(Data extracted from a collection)
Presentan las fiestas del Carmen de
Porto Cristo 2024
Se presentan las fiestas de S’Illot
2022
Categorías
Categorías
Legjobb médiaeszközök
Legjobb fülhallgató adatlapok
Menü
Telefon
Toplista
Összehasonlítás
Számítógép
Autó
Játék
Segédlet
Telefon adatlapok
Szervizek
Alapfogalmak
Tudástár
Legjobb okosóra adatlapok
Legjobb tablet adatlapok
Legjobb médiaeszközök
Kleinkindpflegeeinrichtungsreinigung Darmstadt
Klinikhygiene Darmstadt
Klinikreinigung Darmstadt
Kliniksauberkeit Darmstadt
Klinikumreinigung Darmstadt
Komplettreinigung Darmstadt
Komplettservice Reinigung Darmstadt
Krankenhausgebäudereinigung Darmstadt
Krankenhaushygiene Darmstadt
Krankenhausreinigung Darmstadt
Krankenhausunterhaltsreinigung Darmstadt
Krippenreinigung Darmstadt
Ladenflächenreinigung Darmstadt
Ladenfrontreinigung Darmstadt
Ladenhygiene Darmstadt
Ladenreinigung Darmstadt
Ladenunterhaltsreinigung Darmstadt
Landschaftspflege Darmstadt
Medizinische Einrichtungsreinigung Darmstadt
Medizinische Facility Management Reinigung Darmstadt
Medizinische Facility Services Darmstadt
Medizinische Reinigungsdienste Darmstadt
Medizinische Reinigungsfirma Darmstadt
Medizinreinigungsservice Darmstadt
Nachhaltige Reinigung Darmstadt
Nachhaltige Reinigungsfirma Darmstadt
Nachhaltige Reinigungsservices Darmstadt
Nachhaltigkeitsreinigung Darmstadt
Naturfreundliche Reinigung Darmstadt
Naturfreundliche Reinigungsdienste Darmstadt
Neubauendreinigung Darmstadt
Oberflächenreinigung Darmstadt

WORK TASK> Put the lines above into a JSON list of strings, with one string for each line and no blank lines.

ANSWER BOX>
[
  "Presentan las fiestas del Carmen de",
  "Porto Cristo 2024",
  "Se presentan las fiestas de S’Illot",
  "2022",
  "Categorías",
  "Categorías",
  "Legjobb médiaeszközök",
  "Legjobb fülhallgató adatlapok",
  "Menü",
  "Telefon",
  "Toplista",
  "Összehasonlítás",
  "Számítógép",
  "Autó",
  "Játék",
  "Segédlet",
  "Telefon adatlapok",
  "Szervizek",
  "Alapfogalmak",
  "Tudástár",
  "Legjobb okosóra adatlapok",
  "Legjobb tablet adatlapok",
  "Legjobb médiaeszközök",
  "Kleinkindpflegeeinrichtungsreinigung Darmstadt",
  "Klinikhygiene Darmstadt",
  "Klinikreinigung Darmstadt",
  "Kliniksauberkeit Darmstadt",
  "Klinikumreinigung Darmstadt",
  "Komplettreinigung Darmstadt",
  "Komplettservice Reinigung Darmstadt",
  "Krankenhausgebäudereinigung Darmstadt",
  "Krankenhaushygiene Darmstadt",
  "Krankenhausreinigung Darmstadt",
  "Krankenhausunterhaltsreinigung Darmstadt",
  "Krippenreinigung Darmstadt",
  "Ladenflächenreinigung Darmstadt",
  "Ladenfrontreinigung Darmstadt",
  "Ladenhygiene Darmstadt",
  "Ladenreinigung Darmstadt",
  "Ladenunterhaltsreinigung Darmstadt",
  "Landschaftspflege Darmstadt",
  "Medizinische Einrichtungsreinigung Darmstadt",
  "Medizinische Facility Management Reinigung Darmstadt",
  "Medizinische Facility Services Darmstadt",
  "Medizinische Reinigungsdienste Darmstadt",
  "Medizinische Reinigungsfirma Darmstadt",
  "Medizinreinigungsservice Darmstadt",
  "Nachhaltige Reinigung Darmstadt",
  "Nachhaltige Reinigungsfirma Darmstadt",
  "Nachhaltige Reinigungsservices Darmstadt",
  "Nachhaltigkeitsreinigung Darmstadt",
  "Naturfreundliche Reinigung Darmstadt",
  "Naturfreundliche Reinigungsdienste Darmstadt",
  "Neubauendreinigung Darmstadt",
  "Oberflächenreinigung Darmstadt"
]